Expectant management is an option for clinically stable asymptomatic women with an ultrasound diagnosis of ectopic pregnancy and a decreasing serum hCG, initially less than 1500 IU/L.
When serum hCG levels are below the discriminatory zone (< 1000 IU/L) and there is no pregnancy (intra- or extrauterine) visible on transvaginal ultrasound scan, the pregnancy can be described as being of unknown location (pregnancy of unknown location or PUL). Using an initial upper level of serum hCG of 1000–1500 IU/L to diagnose PUL, women with minimal or no symptoms but at risk of ectopic pregnancy should be managed expectantly with 48-h follow-up and should be considered for active intervention if symptoms of ectopic pregnancy occur, serum hCG levels rise above the discriminatory level (1500 IU/L) or levels start to plateau. Conservative management is particularly appropriate in those with a low progesterone level (< 20 nmol/L). Intervention has been shown to be required in 20–30% of cases of PUL. If women are managed expectantly, serial serum hCG measurements should be performed until hCG levels are < 5 or 15 IU/L. In addition, women selected for expectant management of PUL should be given clear information about the importance of compliance with follow-up and should be within easy access of the unit treating them.

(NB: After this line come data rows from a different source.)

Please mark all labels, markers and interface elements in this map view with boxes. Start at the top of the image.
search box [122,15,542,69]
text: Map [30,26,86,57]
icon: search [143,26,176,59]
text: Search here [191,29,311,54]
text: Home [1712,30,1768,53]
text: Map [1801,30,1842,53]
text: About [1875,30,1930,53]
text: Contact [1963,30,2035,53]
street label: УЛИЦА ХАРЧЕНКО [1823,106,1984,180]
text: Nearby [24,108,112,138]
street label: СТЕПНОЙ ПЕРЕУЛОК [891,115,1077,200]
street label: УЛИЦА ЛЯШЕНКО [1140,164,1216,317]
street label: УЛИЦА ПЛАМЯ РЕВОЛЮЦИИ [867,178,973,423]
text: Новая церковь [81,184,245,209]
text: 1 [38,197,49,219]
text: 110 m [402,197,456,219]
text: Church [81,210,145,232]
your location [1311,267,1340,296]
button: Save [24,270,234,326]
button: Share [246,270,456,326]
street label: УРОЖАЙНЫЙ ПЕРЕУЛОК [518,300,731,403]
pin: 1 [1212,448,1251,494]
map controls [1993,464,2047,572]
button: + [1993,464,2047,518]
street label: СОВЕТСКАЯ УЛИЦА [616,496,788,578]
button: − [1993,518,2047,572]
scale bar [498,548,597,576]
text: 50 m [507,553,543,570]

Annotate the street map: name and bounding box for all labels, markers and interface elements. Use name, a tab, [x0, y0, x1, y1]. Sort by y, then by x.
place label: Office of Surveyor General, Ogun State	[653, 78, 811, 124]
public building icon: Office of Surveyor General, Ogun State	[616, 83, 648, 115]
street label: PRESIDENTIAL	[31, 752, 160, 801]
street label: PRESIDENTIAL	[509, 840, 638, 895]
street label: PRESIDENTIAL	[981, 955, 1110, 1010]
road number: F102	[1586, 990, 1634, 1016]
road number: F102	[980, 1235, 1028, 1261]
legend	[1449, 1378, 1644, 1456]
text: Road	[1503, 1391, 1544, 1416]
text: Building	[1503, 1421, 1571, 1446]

Non-sensitized women who are rhesus negative with a confirmed or suspected ectopic pregnancy, should receive anti-D immunoglobulin.
For most miscarriages, whether sporadic or recurrent, no specific cause can be found. Competent management of the acute episode, supportive care and timely investigation of women with recurrent miscarriage are the mainstays of treatment.
• Miscarriage is the loss of a pregnancy before 24 weeks’ gestation (WHO fetus < 500 g).
• There are few successful interventions for preventing miscarriage and management is centred on accurate diagnosis, counselling and minimizing complications.
• Care must be taken to avoid uterine evacuation if there is any possibility of viability. It should not be assumed that the pregnancy is non-viable simply because the gestation does not agree with the expected dates. A wait and see approach must be adopted until diagnosis is certain.
• There should be a low threshold of suspicion for ectopic pregnancy.
• Ultrasound services provided by early pregnancy assessment units represent the most relevant initial investigation and appropriate care setting for the vast majority of women experiencing bleeding and/or pain in early pregnancy.
• An empty uterus and a positive pregnancy test should suggest an ectopic until proven otherwise.